WHAT TO WORK ON>
Return all lines from the listing below in which "down" appears.

RECORDED INFORMATION>
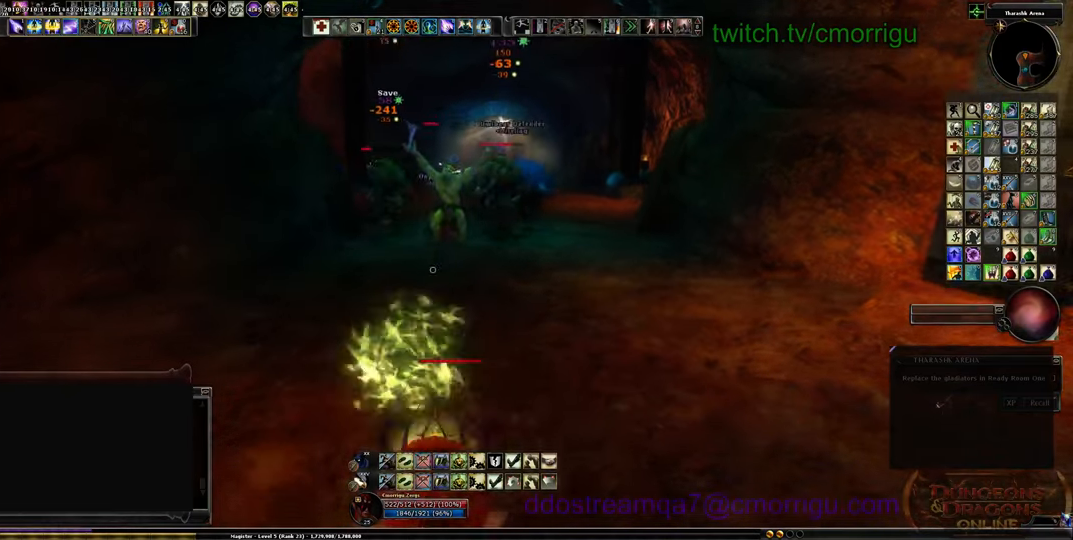
{"keys": [], "events": [[167, "d", "down"], [400, "d", "up"]]}
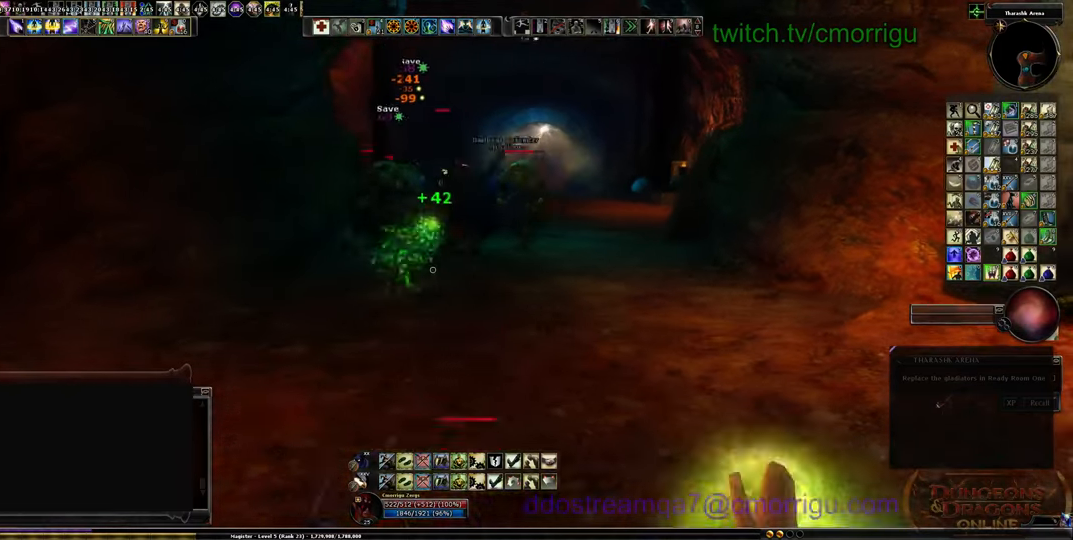
{"keys": [], "events": []}
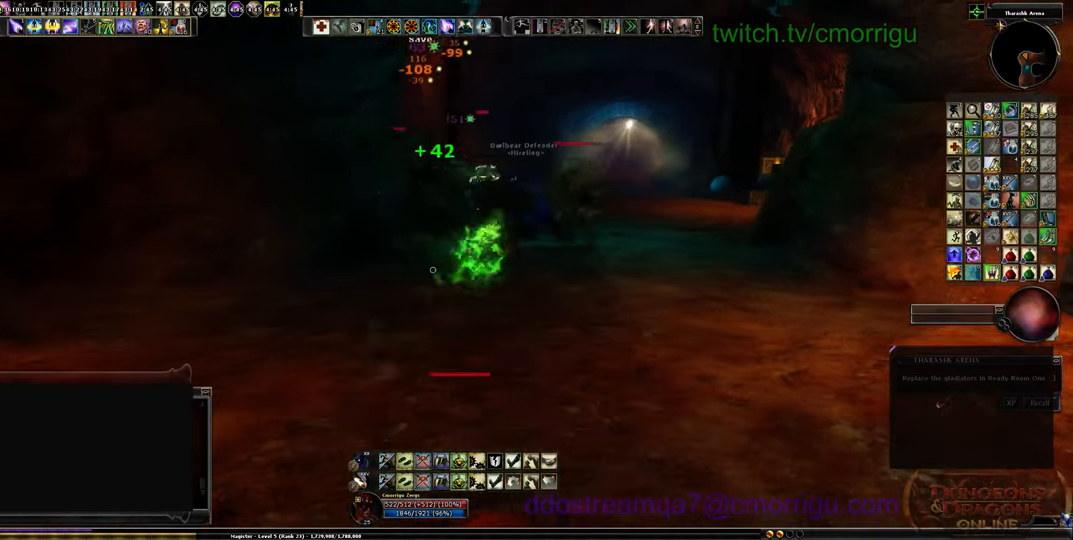
{"keys": ["d", "w"], "events": [[367, "w", "down"], [400, "d", "down"]]}
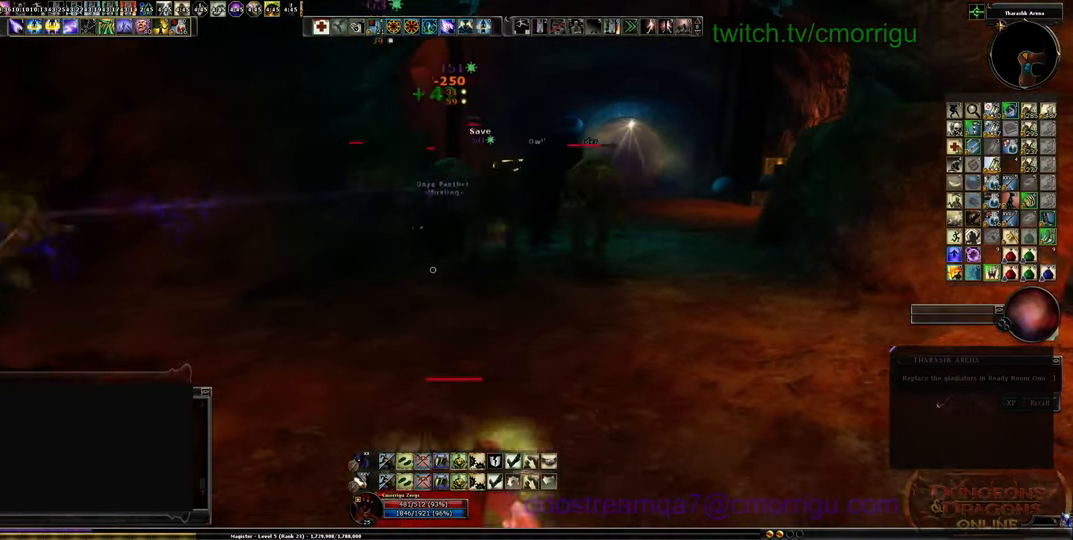
{"keys": ["d", "w"], "events": []}
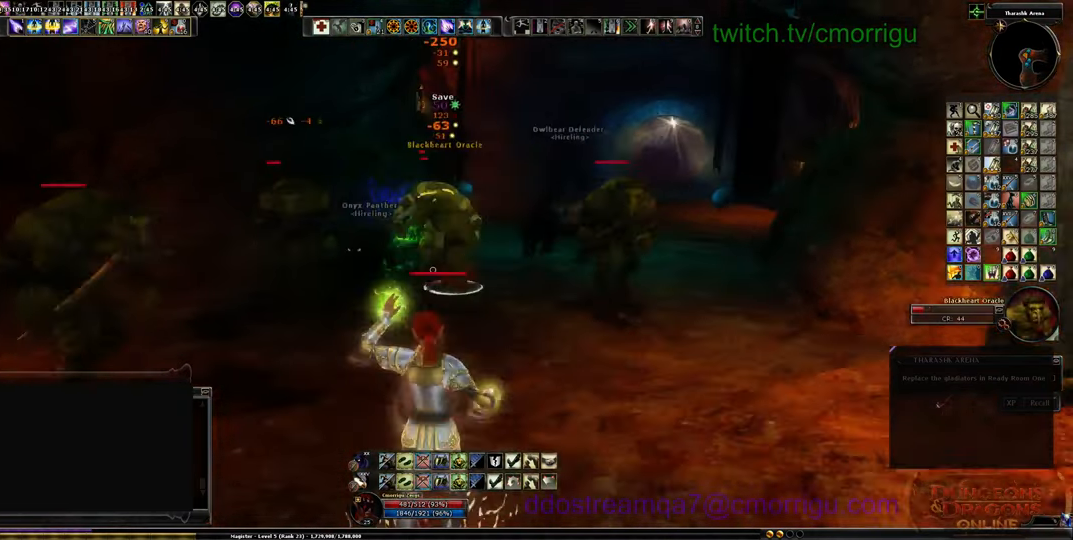
{"keys": ["d", "w"], "events": []}
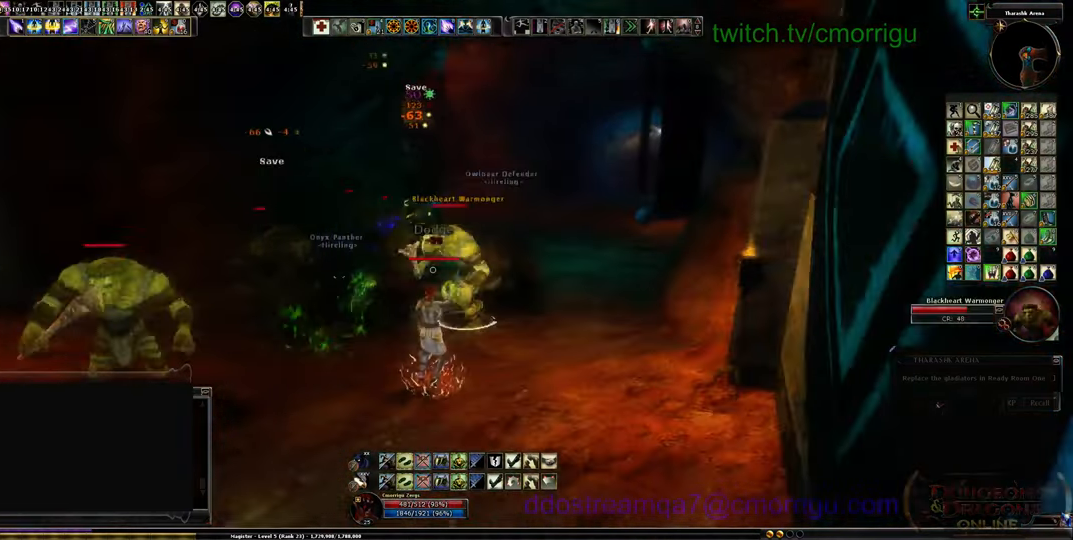
{"keys": ["d", "w"], "events": []}
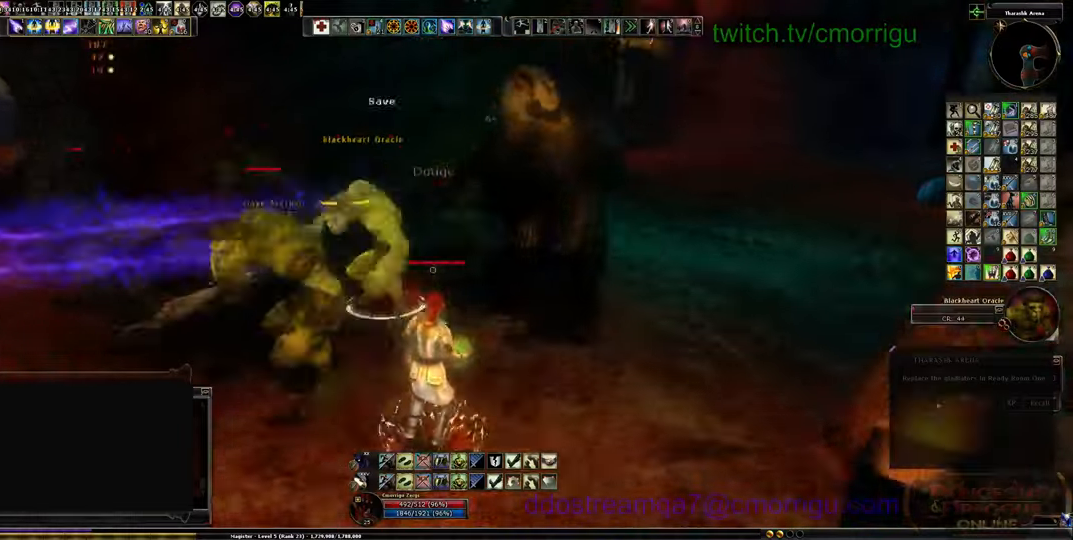
{"keys": ["d", "s"], "events": [[167, "w", "up"], [500, "s", "down"]]}
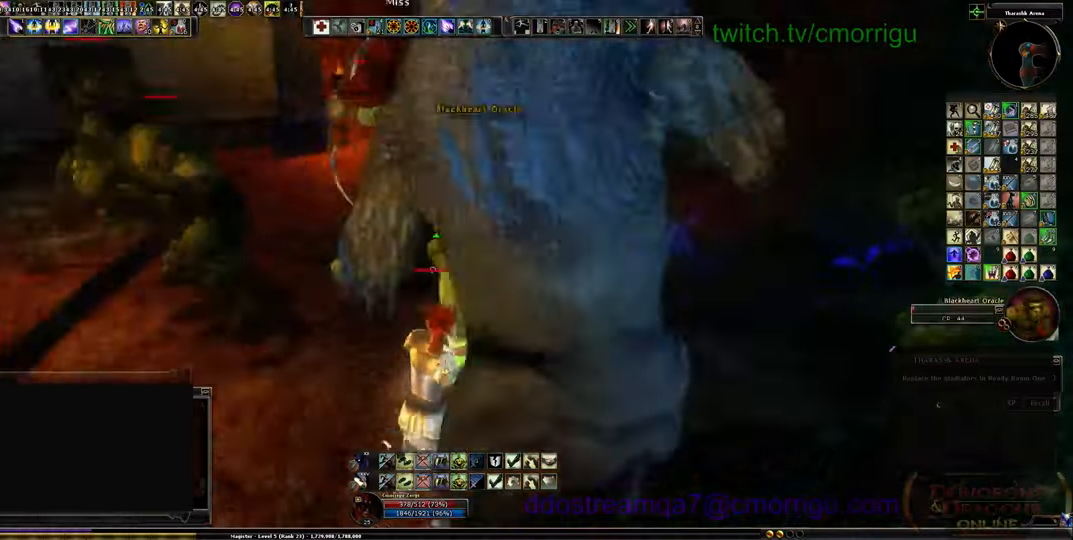
{"keys": ["s"], "events": [[467, "d", "up"]]}
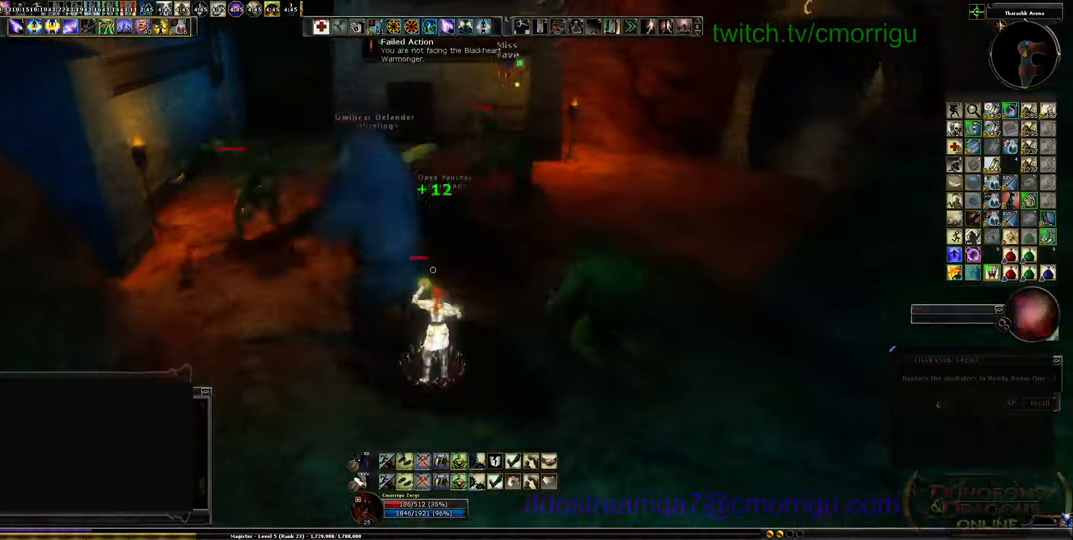
{"keys": ["s"], "events": []}
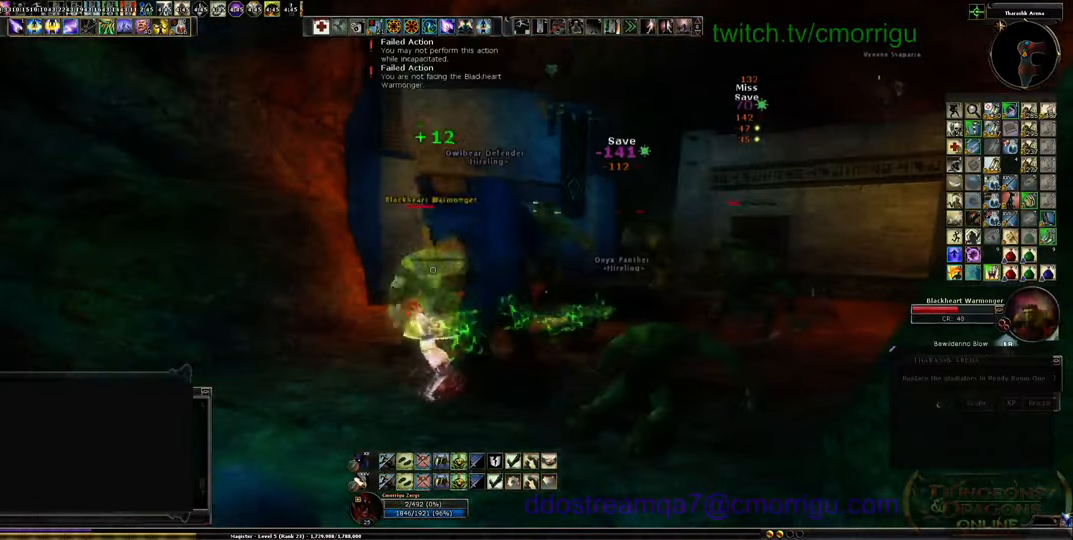
{"keys": ["s"], "events": []}
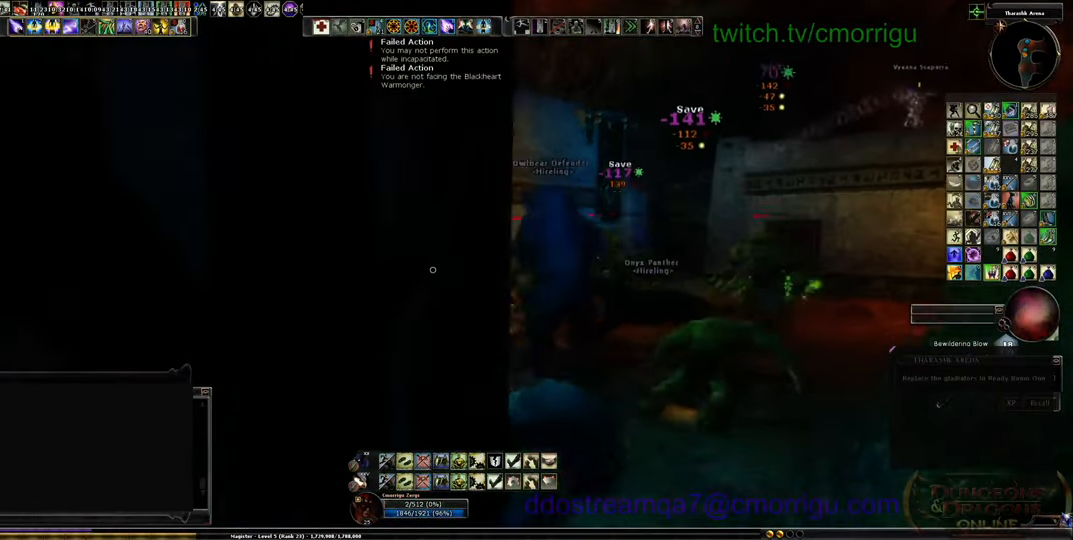
{"keys": ["a", "s"], "events": [[100, "s", "up"], [434, "s", "down"], [500, "a", "down"]]}
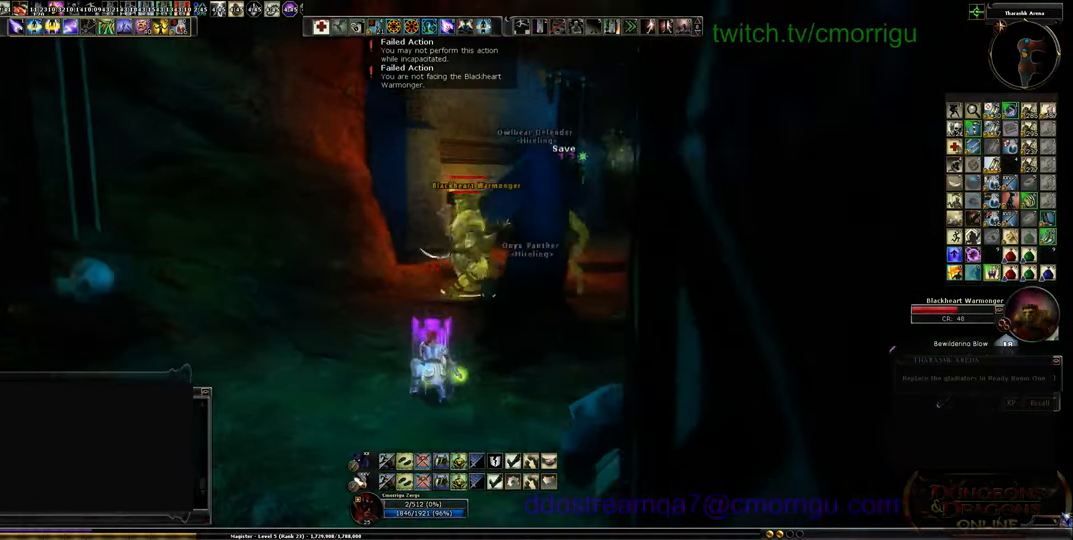
{"keys": ["a", "s"], "events": []}
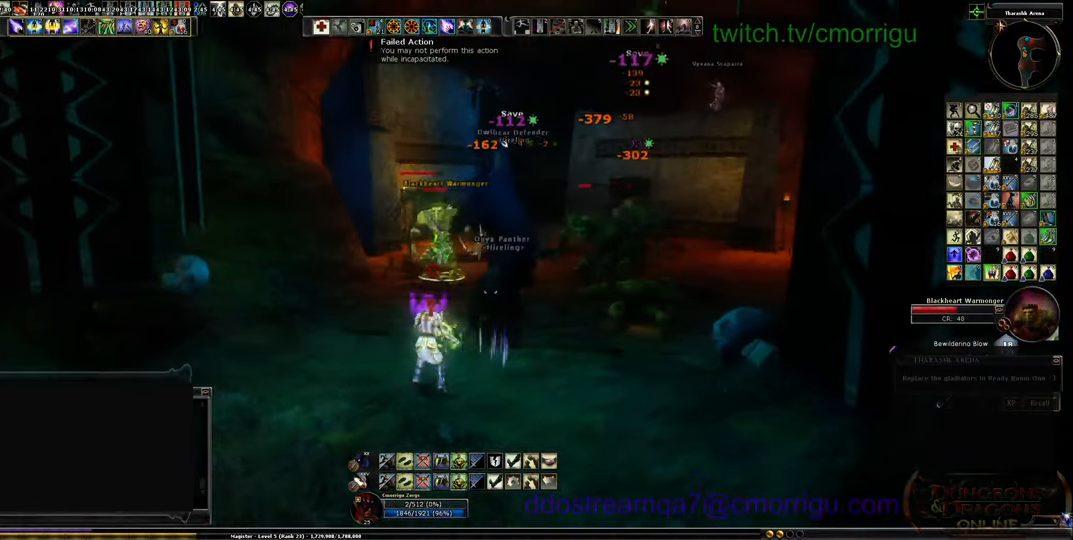
{"keys": ["a", "s"], "events": []}
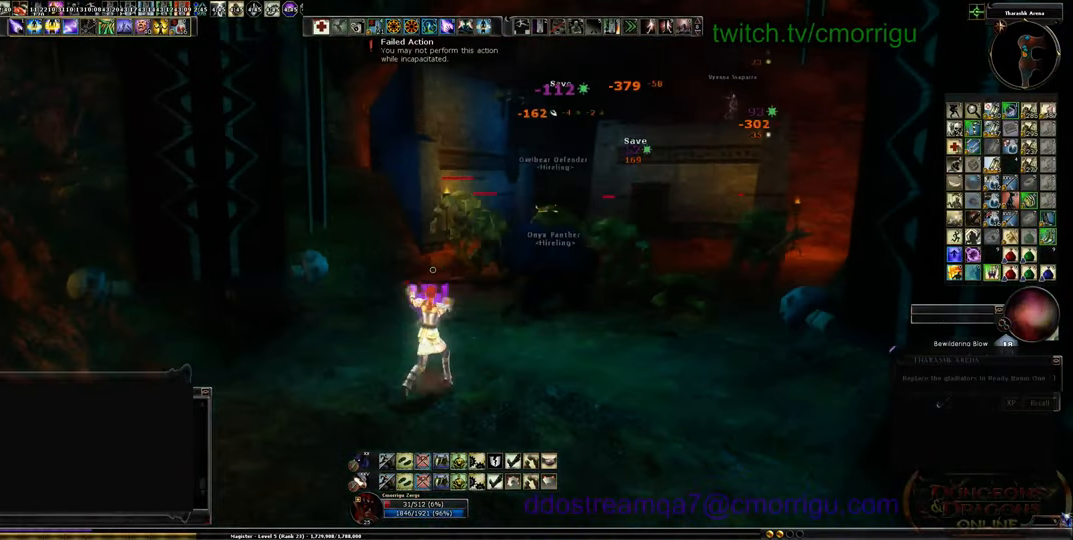
{"keys": ["s"], "events": [[300, "a", "up"]]}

RESULT OF THE EXERCISE>
{"keys": [], "events": [[167, "d", "down"], [400, "d", "up"]]}
{"keys": ["d", "w"], "events": [[367, "w", "down"], [400, "d", "down"]]}
{"keys": ["d", "s"], "events": [[167, "w", "up"], [500, "s", "down"]]}
{"keys": ["a", "s"], "events": [[100, "s", "up"], [434, "s", "down"], [500, "a", "down"]]}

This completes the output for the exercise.